Question

A gas at 300 k and 4.0 atm is moved to a new location with a temperature of 250 k. the volume changes from 5.5 l to 2.0 l. what is the pressure of the gas at the new location? use the formula: p1v1 t1 = p2v2 t2

Answer 1

Answer:

9.17 atm

Explanation:

To find the new pressure of the gas, you need to use the following manipulated formula:

P₁V₁ / T₁ = P₂V₂ / T₂

In this formula,

P₁ = initial pressure (atm)              P₂ = new pressure (atm)

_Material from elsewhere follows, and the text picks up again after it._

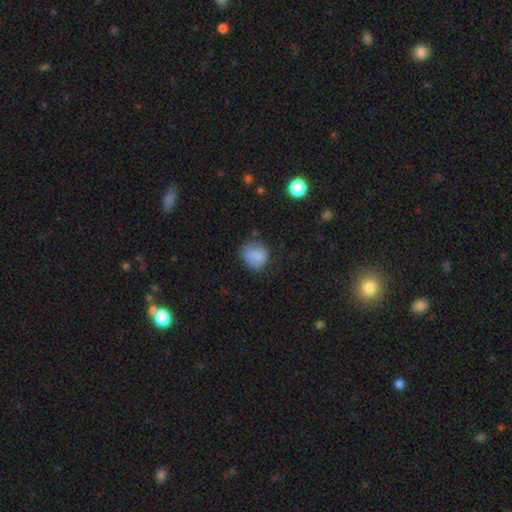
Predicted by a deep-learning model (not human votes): This is likely a smooth galaxy (78%). How rounded: likely round (76%). Merging: likely none (63%).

V₁ = initial volume (L)                    V₂ = new volume (L)

T₁ = initial temperature (K)            T₂ = new temperature (K)

Because you have been given values for all of the variables except for the new pressure, you can substitute them into the equation and simplify.

P₁ = 4.0 atm                                  P₂ = ? atm

V₁ = 5.5 L                                      V₂ = 2.0 L

T₁ = 300 K                                     T₂ = 250 K

P₁V₁ / T₁ = P₂V₂ / T₂                                                     <----- Given formula

(4.0 atm)(5.5 L) / (300 K) = P₂(2.0 L) / (250 K)           <----- Insert variables

0.073333 = P₂(2.0 L) / (250 K)                                   <----- Simplify left side

18.33333 = P₂(2.0 L)                                     <----- Multiply both sides by 250

9.17 = P₂                                                        <----- Divide both sides by 2.0

Answer 2

Answer:

=> 13.2 atm

Explanation:

From the question, we have question we have been provided with pressure, volume and temperature. Based on these variables, we are supposed to use the combined gas law formula (P1V1T1 = P2V2T2)

                   At location 1;

P1 = 4.0 atm

V1 =  5.5 L

T1 = 300 K.

                       At location 2;

P2 = ?

V2 = 2.0 L

T2 = 250 K.

We are required to determine the pressure (P2).

To begin, we make pressure (P2) the subject of in the formula:

      P2 = (P1V1T1)/(V2T2)  ................ eq. (i)

Then substitute the known values into the eq. (i).

  P2 = (4.0 x 5.5 x 300)/(2.0 x 250) atm

       = 13.2 atm.

Therefore, the pressure (P2) at location 2 is 13.2 atm.